SELECT useridentity.sessioncontext.sessionissuer.arn, count(useridentity.sessioncontext.sessionissuer.arn) as count FROM cloudtrail_logs WHERE year = '<YEAR>' AND account = '<ACCOUNT>' AND eventname = 'AssumeRole' AND errorcode is null AND from_iso8601_timestamp(eventtime) > date_add('day', -30, now()) GROUP BY useridentity.sessioncontext.sessionissuer.arn;
Which AssumeRole attempts are failing?
Who is attempting to assume the role and how many times has it failed? This could reveal broken automation, broken privileges or something much worse.

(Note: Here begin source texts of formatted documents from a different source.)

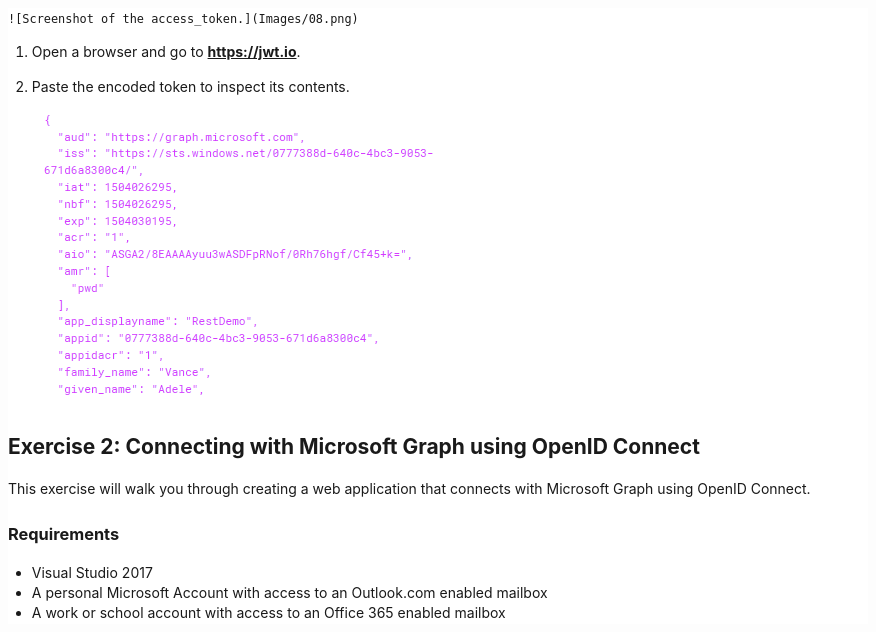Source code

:     ![Screenshot of the access_token.](Images/08.png)

1. Open a browser and go to **https://jwt.io**.

1. Paste the encoded token to inspect its contents.

    ![Screenshot of the deoded JWT token ](Images/09.png)

## Exercise 2: Connecting with Microsoft Graph using OpenID Connect

This exercise will walk you through creating a web application that connects with Microsoft Graph using OpenID Connect.

### Requirements

- Visual Studio 2017
- A personal Microsoft Account with access to an Outlook.com enabled mailbox
- A work or school account with access to an Office 365 enabled mailbox
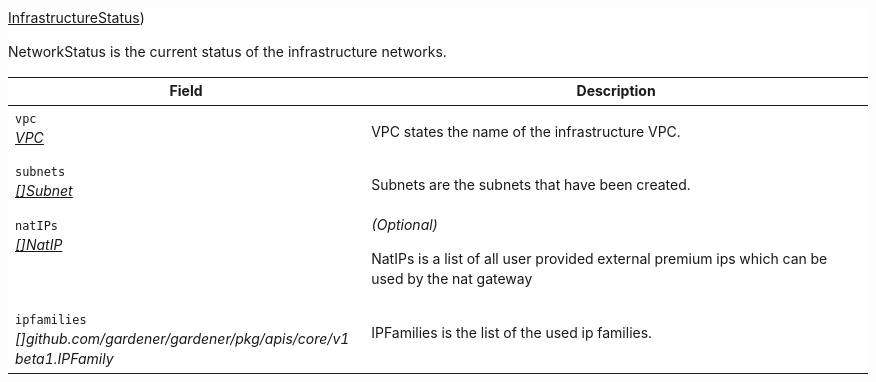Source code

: <a href="#gcp.provider.extensions.gardener.cloud/v1alpha1.InfrastructureStatus">InfrastructureStatus</a>)
</p>
<p>
<p>NetworkStatus is the current status of the infrastructure networks.</p>
</p>
<table>
<thead>
<tr>
<th>Field</th>
<th>Description</th>
</tr>
</thead>
<tbody>
<tr>
<td>
<code>vpc</code></br>
<em>
<a href="#gcp.provider.extensions.gardener.cloud/v1alpha1.VPC">
VPC
</a>
</em>
</td>
<td>
<p>VPC states the name of the infrastructure VPC.</p>
</td>
</tr>
<tr>
<td>
<code>subnets</code></br>
<em>
<a href="#gcp.provider.extensions.gardener.cloud/v1alpha1.Subnet">
[]Subnet
</a>
</em>
</td>
<td>
<p>Subnets are the subnets that have been created.</p>
</td>
</tr>
<tr>
<td>
<code>natIPs</code></br>
<em>
<a href="#gcp.provider.extensions.gardener.cloud/v1alpha1.NatIP">
[]NatIP
</a>
</em>
</td>
<td>
<em>(Optional)</em>
<p>NatIPs is a list of all user provided external premium ips which can be used by the nat gateway</p>
</td>
</tr>
<tr>
<td>
<code>ipfamilies</code></br>
<em>
[]github.com/gardener/gardener/pkg/apis/core/v1beta1.IPFamily
</em>
</td>
<td>
<p>IPFamilies is the list of the used ip families.</p>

How many AssumeRole attempts have failed by User Identity in the last fortnight?
SELECT useridentity.sessioncontext.sessionissuer.arn, count(useridentity.sessioncontext.sessionissuer.arn) as count FROM cloudtrail_logs WHERE year = '<YEAR>' AND account = '<ACCOUNT>' -- want this to run quicker? Just specify the month(s) too (as this is part of the partition) AND eventname = 'AssumeRole' AND errorcode = 'AccessDenied' AND from_iso8601_timestamp(eventtime) > date_add('day', -14, now()) GROUP BY useridentity.sessioncontext.sessionissuer.arn;
Has the root user been used in the last 90 days?
It is best practice not to use the Root
user on your AWS Account. It is a good idea to periodically query as to whether or not anyone has used this user in the last 90 days. If there are results, go have a conversation with your teams to get an understanding of why it happened and whether or not it can be prevented in the future.
SELECT DISTINCT COUNT(*) FROM cloudtrail_logs WHERE year = '<YEAR>' AND account = '<ACCOUNT>' AND useridentity.type = 'Root' AND useridentity.invokedby != 'support.amazonaws.com' AND from_iso8601_timestamp(eventtime) > date_add('day', -90, now());
There are a number of interesting insights that you can garner from your CloudTrail logs using Athena. More importantly, how you can use it to protect your cloud such as monitoring IAM activities.